The signals will compete at the top node, and the most interesting/anomalous signal will be selected. The originating node will be stimulated. This stimulation will combine with the feed forward signal, and excite the node:


Each node will have lateral connections to other hierarchical branches across other modalities. When a node is excited, it will send a stronger signal from its lateral connections. In this example, let’s imagine this node in the hierarchy is related to sensory input from your hand, and the anomaly was an unexpected bump on your favorite coffee cup:


The lateral signal will recruit nodes from other hierarchies and modalities. In this case, lets assume there is a connection with a hierarchy related to sensory input from your eyes. Whatever the eyes were attending to before subconsciously will be overruled, and they will now be recruited to help resolve the anomaly with the coffee cup:


At this point, the global (conscious) attention has shifted to the coffee cup, and now coordinate spaces across the various sensors involved are all in relation to the cup.


Quick question, when you say “foot and hand hierarchies”, are you talking about a direct touch sensation only, or does it include anything motor related? For example does it include holding a toothpick in your hand and using it to examine the shape of the cup?

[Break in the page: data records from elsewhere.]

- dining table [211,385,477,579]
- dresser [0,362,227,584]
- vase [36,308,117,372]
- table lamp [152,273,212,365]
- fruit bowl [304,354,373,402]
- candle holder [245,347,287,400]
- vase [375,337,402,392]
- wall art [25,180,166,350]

If I may, I’d like to offer a modification to the thought experiment of @Paul_Lamb that may get at one (or more) of the points that @jhawkins has made. Imagine that you are in a gym and are holding a basketball, and that somewhere in the gym is a hoop. Initially you know where you are with respect to the hoop, and could probably easily shoot the ball towards the hoop and come pretty close. Now, imagine that you are blind folded and told to wander around the gym for a while (10, 20, 30 seconds), and then take a shot (or throw the ball towards the hoop). Chances are, the longer you wander, the worse your final aim will be, but odds are that you would still have some sense of the general direction of the hoop. It would be interesting to see if there is a significant difference whether you were attending to the gym or the ball during the wandering, but I suspect that in both cases your aim would be much better than if someone were to wheel you around the gym in an office chair before taking the shot.

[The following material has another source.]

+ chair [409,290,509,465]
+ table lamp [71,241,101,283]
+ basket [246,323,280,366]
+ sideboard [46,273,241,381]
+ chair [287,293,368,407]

The point of the exercise is that there are many ways in which your brain can maintain spatial awareness, and it’s remarkably clever at picking up on subtle cues for maintaining relative orientations and positions. I often find that when I close my eyes and wander in an environment, that I attend to audible cues as reference points. Sometimes, I imagine a visual representation of the audible sources embedded in my surroundings shifting as I move, essentially binding the sounds to locations. I do much the same thing when I’m wandering around my house in the dark at night. I find that I’m usually able to put out my hand to find the door frame within a few inches of where I expect it to be.

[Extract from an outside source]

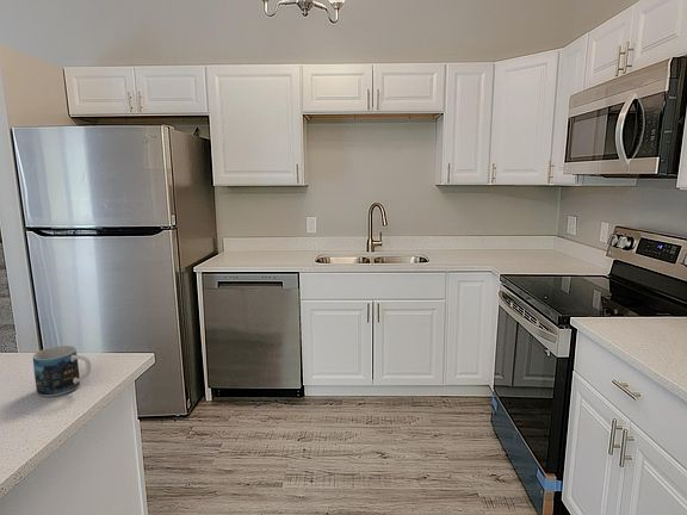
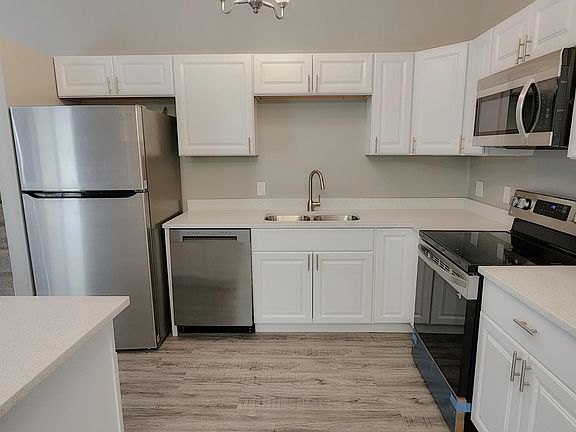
- mug [32,345,92,398]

Now, I’d like to get to the crux of the problem that I have been trying to grapple with ever since the topic of grid cells was introduced: What is the mechanism that drives these cells to fire in the grid pattern? With only raw sensory input to go on (i.e. no explicit position information) how do the cells know they have arrived at a given location/orientation. I could understand it if a particular body pose (prorpioceptive inputs) generated a certain SDR that happened to select for a given set of grid cells. However, if my understanding is correct, these same grid cells would still be active regardless of the body pose when the body returns to the previous location. I could also understand it if a given combination of environmental cues gave rise to an SDR that would also select for a location/orientation representation. But what causes the same cells to fire in such a regular pattern w.r.t. location (hexagons!) even if the environmental cues do not have a corresponding regularity?

I suppose it all comes down to path integration. It’s not the position, it’s the motion. Is there a network of cells that recognize temporal sequences corresponding to spatial translations and rotations? Are these transitions somehow translated into recurring patterns of grid cell activation?